## [DATA RECORDS]
☆ ☆ ☆

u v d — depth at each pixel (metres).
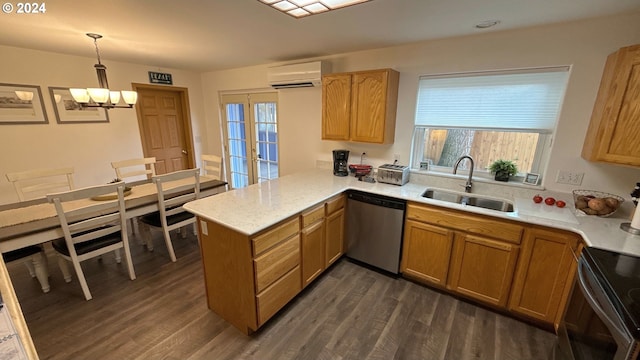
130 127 4.09
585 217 1.94
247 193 2.44
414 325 2.03
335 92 2.97
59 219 2.01
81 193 2.07
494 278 2.12
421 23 2.08
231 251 1.82
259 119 4.49
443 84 2.65
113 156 3.95
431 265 2.39
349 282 2.54
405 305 2.24
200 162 5.10
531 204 2.21
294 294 2.17
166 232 2.75
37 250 2.22
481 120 2.53
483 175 2.67
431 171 2.89
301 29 2.27
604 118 1.83
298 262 2.16
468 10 1.81
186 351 1.78
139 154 4.25
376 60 2.94
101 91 2.46
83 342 1.83
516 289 2.05
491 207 2.49
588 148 2.01
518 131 2.38
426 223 2.35
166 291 2.36
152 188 3.02
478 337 1.93
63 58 3.32
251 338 1.89
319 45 2.80
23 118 3.11
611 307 1.06
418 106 2.82
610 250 1.46
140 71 4.05
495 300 2.15
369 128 2.83
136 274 2.60
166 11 1.89
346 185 2.77
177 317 2.07
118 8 1.83
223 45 2.83
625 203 2.00
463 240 2.20
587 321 1.25
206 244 1.98
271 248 1.87
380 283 2.54
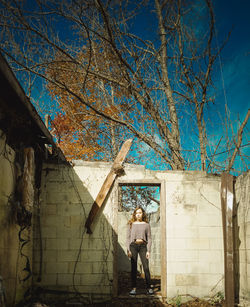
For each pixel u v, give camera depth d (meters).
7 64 3.29
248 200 5.20
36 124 4.68
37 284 5.25
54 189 5.67
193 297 5.41
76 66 8.60
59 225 5.54
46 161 5.77
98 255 5.46
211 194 5.85
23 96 3.95
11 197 4.17
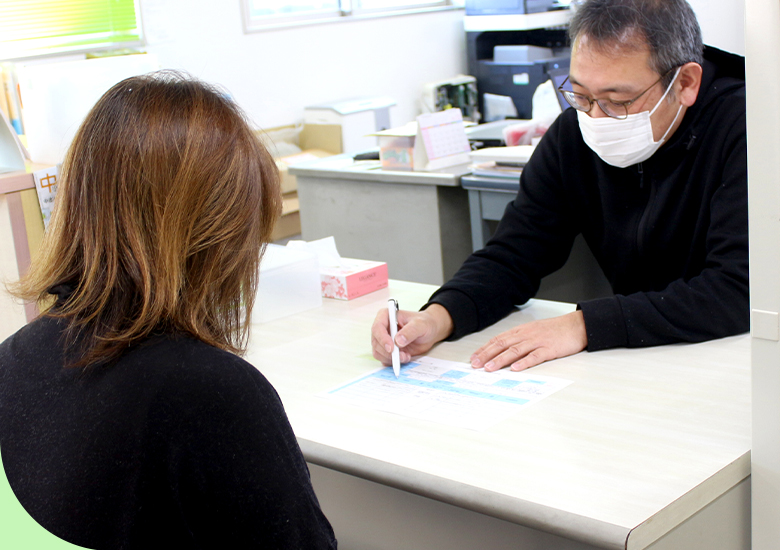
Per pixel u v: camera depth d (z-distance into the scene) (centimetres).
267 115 546
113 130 71
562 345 128
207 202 71
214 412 67
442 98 637
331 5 587
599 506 82
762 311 89
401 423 108
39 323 75
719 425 100
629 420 103
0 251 195
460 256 293
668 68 143
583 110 151
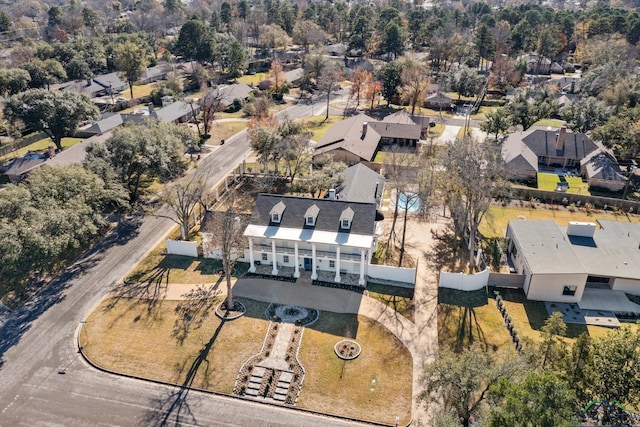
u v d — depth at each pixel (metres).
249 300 52.72
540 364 36.22
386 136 100.25
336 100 139.88
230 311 50.88
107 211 71.94
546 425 25.86
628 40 167.12
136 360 44.88
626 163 90.50
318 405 40.34
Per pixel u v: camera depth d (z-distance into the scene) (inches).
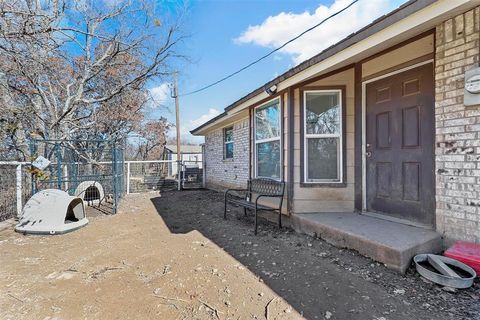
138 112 560.7
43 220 189.9
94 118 436.8
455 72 117.0
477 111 109.7
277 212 200.4
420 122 137.3
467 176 113.2
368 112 167.0
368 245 124.0
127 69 420.2
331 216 168.9
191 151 1220.5
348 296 96.4
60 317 87.3
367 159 168.6
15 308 93.1
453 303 89.4
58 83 357.4
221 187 425.7
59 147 282.7
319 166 185.2
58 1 264.8
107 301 96.8
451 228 119.3
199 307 92.1
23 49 257.4
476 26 109.3
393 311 86.5
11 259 139.2
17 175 239.9
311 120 185.8
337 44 142.9
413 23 111.7
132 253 145.9
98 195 311.9
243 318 85.6
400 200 147.9
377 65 159.2
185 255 141.2
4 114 311.4
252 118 253.6
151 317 86.7
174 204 311.1
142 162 454.6
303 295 98.4
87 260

☆ ☆ ☆

## [WHAT IS REQUIRED]
Look through the entries above. Copy each line in which the string "scene" occurs.

## [RESPONSE BOX]
Per pixel u v: camera depth d (z-distance into the scene) (centimetres).
Per pixel u v: camera depth d (z-distance into the scene) (inches).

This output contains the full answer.